> Records supplied:
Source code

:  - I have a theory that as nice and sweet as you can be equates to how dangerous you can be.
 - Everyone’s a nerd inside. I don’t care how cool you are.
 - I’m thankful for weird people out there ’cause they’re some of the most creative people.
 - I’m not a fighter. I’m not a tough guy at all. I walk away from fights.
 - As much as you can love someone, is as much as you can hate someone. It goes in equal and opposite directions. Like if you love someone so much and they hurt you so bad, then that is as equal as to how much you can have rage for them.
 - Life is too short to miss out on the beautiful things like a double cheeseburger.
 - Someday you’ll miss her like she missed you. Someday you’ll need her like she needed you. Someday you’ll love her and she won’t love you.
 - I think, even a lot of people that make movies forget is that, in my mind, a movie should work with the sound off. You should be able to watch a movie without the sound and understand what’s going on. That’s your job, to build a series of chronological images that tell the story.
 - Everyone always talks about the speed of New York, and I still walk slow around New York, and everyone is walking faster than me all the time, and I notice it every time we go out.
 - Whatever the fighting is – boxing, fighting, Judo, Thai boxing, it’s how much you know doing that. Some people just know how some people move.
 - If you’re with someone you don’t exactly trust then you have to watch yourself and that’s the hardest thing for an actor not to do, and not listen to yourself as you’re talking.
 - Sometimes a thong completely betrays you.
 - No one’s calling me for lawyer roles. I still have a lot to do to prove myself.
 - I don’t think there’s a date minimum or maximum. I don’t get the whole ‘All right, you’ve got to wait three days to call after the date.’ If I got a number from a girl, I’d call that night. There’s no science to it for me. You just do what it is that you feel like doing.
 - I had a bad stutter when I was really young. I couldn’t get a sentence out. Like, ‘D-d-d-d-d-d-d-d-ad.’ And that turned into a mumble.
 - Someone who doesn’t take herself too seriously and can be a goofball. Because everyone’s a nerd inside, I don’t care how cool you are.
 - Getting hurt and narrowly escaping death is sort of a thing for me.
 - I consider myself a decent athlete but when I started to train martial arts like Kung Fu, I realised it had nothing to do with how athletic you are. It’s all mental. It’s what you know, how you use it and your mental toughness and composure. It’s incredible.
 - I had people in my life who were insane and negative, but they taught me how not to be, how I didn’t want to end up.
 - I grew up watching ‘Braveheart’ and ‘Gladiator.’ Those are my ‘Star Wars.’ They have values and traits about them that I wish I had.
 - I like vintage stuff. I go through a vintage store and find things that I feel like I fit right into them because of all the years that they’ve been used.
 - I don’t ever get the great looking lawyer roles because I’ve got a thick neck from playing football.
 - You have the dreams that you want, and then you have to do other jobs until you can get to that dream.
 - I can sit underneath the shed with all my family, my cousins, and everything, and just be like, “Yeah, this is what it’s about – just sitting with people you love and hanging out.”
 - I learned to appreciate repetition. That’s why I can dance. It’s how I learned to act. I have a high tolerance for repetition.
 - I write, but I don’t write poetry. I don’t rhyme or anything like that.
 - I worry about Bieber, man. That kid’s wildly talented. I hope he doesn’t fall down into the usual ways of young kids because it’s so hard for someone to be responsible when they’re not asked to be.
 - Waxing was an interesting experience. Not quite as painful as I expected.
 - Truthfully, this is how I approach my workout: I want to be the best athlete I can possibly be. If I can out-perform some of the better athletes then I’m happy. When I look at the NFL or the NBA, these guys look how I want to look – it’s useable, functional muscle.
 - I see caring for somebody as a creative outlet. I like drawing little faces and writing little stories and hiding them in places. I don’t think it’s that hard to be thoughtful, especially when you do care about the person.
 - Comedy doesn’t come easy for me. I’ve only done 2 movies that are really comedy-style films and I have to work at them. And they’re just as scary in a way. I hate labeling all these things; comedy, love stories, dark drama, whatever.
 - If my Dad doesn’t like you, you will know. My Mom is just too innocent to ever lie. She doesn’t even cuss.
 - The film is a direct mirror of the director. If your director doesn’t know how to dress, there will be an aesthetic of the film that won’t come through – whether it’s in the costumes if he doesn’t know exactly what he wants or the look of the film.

> What is needed:
Copy out every line of the data where the word "this" occurs.

> Response to the exercise:
 - I can sit underneath the shed with all my family, my cousins, and everything, and just be like, “Yeah, this is what it’s about – just sitting with people you love and hanging out.”
 - Truthfully, this is how I approach my workout: I want to be the best athlete I can possibly be. If I can out-perform some of the better athletes then I’m happy. When I look at the NFL or the NBA, these guys look how I want to look – it’s useable, functional muscle.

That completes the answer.